TASK STATEMENT
Set down every line of the records below word for word, with each rank and name left unchanged.

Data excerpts

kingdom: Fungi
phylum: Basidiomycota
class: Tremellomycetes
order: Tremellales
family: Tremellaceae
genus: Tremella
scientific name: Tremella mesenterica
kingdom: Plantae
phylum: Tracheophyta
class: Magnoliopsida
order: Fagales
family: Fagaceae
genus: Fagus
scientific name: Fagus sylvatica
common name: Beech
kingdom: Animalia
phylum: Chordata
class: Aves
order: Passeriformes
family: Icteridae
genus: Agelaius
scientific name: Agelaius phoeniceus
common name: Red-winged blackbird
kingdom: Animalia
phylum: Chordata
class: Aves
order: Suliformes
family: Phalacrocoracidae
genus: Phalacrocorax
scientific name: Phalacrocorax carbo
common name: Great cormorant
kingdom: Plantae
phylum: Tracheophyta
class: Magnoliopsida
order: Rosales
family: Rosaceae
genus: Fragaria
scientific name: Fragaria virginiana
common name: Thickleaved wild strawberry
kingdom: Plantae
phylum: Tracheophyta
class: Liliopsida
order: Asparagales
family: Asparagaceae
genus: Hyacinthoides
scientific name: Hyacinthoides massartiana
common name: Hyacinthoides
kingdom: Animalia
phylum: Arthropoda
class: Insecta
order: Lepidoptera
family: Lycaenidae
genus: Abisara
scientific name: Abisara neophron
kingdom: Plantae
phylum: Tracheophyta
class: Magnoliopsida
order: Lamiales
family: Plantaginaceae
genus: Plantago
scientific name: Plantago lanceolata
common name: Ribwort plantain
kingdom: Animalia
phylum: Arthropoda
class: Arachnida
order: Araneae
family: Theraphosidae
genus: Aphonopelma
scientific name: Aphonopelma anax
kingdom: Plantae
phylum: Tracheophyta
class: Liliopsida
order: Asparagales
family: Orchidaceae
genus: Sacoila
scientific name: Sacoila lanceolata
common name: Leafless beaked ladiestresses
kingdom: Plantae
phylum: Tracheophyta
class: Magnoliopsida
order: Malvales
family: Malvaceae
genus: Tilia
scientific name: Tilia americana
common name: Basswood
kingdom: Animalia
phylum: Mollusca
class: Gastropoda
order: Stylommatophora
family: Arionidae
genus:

ANSWER BELOW
kingdom: Fungi
phylum: Basidiomycota
class: Tremellomycetes
order: Tremellales
family: Tremellaceae
genus: Tremella
scientific name: Tremella mesenterica
kingdom: Plantae
phylum: Tracheophyta
class: Magnoliopsida
order: Fagales
family: Fagaceae
genus: Fagus
scientific name: Fagus sylvatica
common name: Beech
kingdom: Animalia
phylum: Chordata
class: Aves
order: Passeriformes
family: Icteridae
genus: Agelaius
scientific name: Agelaius phoeniceus
common name: Red-winged blackbird
kingdom: Animalia
phylum: Chordata
class: Aves
order: Suliformes
family: Phalacrocoracidae
genus: Phalacrocorax
scientific name: Phalacrocorax carbo
common name: Great cormorant
kingdom: Plantae
phylum: Tracheophyta
class: Magnoliopsida
order: Rosales
family: Rosaceae
genus: Fragaria
scientific name: Fragaria virginiana
common name: Thickleaved wild strawberry
kingdom: Plantae
phylum: Tracheophyta
class: Liliopsida
order: Asparagales
family: Asparagaceae
genus: Hyacinthoides
scientific name: Hyacinthoides massartiana
common name: Hyacinthoides
kingdom: Animalia
phylum: Arthropoda
class: Insecta
order: Lepidoptera
family: Lycaenidae
genus: Abisara
scientific name: Abisara neophron
kingdom: Plantae
phylum: Tracheophyta
class: Magnoliopsida
order: Lamiales
family: Plantaginaceae
genus: Plantago
scientific name: Plantago lanceolata
common name: Ribwort plantain
kingdom: Animalia
phylum: Arthropoda
class: Arachnida
order: Araneae
family: Theraphosidae
genus: Aphonopelma
scientific name: Aphonopelma anax
kingdom: Plantae
phylum: Tracheophyta
class: Liliopsida
order: Asparagales
family: Orchidaceae
genus: Sacoila
scientific name: Sacoila lanceolata
common name: Leafless beaked ladiestresses
kingdom: Plantae
phylum: Tracheophyta
class: Magnoliopsida
order: Malvales
family: Malvaceae
genus: Tilia
scientific name: Tilia americana
common name: Basswood
kingdom: Animalia
phylum: Mollusca
class: Gastropoda
order: Stylommatophora
family: Arionidae
genus:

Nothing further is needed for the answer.